** Work item A **
Answer these questions from the summary of Papers II and III, marking each answer (i), (ii) or (iii):
(i) In Paper II, how did the circadian peak of body temperature in LMS offspring compare with that of BMS offspring?
(ii) In Paper III, which offspring showed lower pre-pulse inhibition than LMS and BMS offspring?
(iii) In Paper III, what state did exposure to CMS induce in all offspring?
** Work item B **
Carry on the summary of Papers II and III, starting right after its last sentence.

** Provided passage **
#####

In Paper II, the consequences on circadian rhythmicity of body temperature, locomotor activity and heart rate were investigated in adult LMS and BMS offspring. As an effect of early life condition, LMS offspring showed a delayed circadian peak of body temperature compared to BMS offspring. Investigation of all other parameters showed that circadian rhythms of body temperature, locomotor activity and heart rate were similar between adult LMS and BMS offspring. The stronger impact of CMS exposure in LMS offspring was evident in stronger and longer lasting reduction of body temperature compared to BMS offspring. The degree of mothers’ active care was reflected in the degree of hypothermia in LMS offspring. More active nursing following maternal separation moderated the severity of hypothermia.
In Paper III, consequences of three early life conditions, LMS, BMS and NH were investigated measuring levels of corticosterone, affective-like behaviour and cognitive performance. LMS offspring displayed higher basal level of corticosterone than BMS offspring and both NH and LMS offspring showed poor cognitive performance measured by lower object exploration compared to BMS offspring. NH also showed lower pre-pulse inhibition than LMS and BMS offspring. These results reflect adverse consequences of both LMS and the condition with constant presence of the mother. There were no differences in affective-like behaviour between the three early life conditions. Exposure to CMS induced an anhedonic-like state in all offspring. An initially high level of corticosterone was not further elevated by CMS in LMS offspring, whereas they explored objects less compared to BMS offspring. Upon CMS exposure, both BMS and NH offspring increased their object exploration. A positive effect of CMS in NH offspring was also indicated by increased habituation and pre-pulse inhibition in acoustic startle test.

#####

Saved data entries

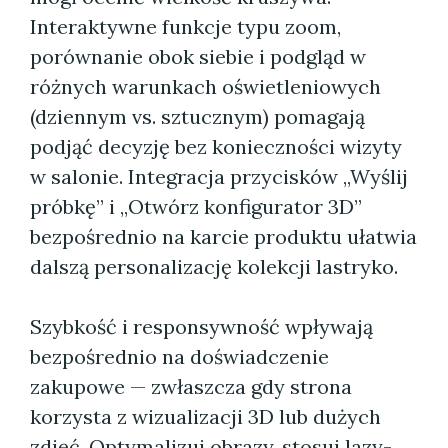
Interaktywne funkcje typu zoom,
porównanie obok siebie i podgląd w
różnych warunkach oświetleniowych
(dziennym vs. sztucznym) pomagają
podjąć decyzję bez konieczności wizyty
w salonie. Integracja przycisków „Wyślij
próbkę” i „Otwórz konfigurator 3D”
bezpośrednio na karcie produktu ułatwia
dalszą personalizację kolekcji lastryko.
Szybkość i responsywność wpływają
bezpośrednio na doświadczenie
zakupowe — zwłaszcza gdy strona
korzysta z wizualizacji 3D lub dużych
zdjęć. Optymalizuj obrazy, stosuj lazy-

#####

** Response A **
(i) It was delayed.
(ii) NH offspring.
(iii) An anhedonic-like state.

** Response B **
The present study describes consequences of different early life conditions (LMS, BMS or NH) on adulthood functioning and different consequences of exposure to chronic stressors in adulthood. Overall, the results indicate that exposure to LMS during early life may have adverse consequences for brain functioning as reflected in measures of brain activity and cognitive performance. Results in BMS offspring confirm that brief separations early in life may provide a “toughening up” effect in adulthood. Exposure to CMS affected brain activity in both LMS and BMS offspring. More severe impact was observed on cognitive performance and thermoregulatory response in the LMS offspring; importantly, active maternal care reduced the negative consequence of CMS. Brain activity was not assessed in the NH offspring, while the results on cognitive performance suggest adverse consequences of early life condition with the constant presence of the mother. However, remarkably, the results indicate that adult exposure to chronic mild stressors mimicking daily hassles in humans may produce a positive effect in NH offspring. Overall, the present findings reveal that different experiences and hence different developmental conditions during early life may have consequences for adulthood brain functioning.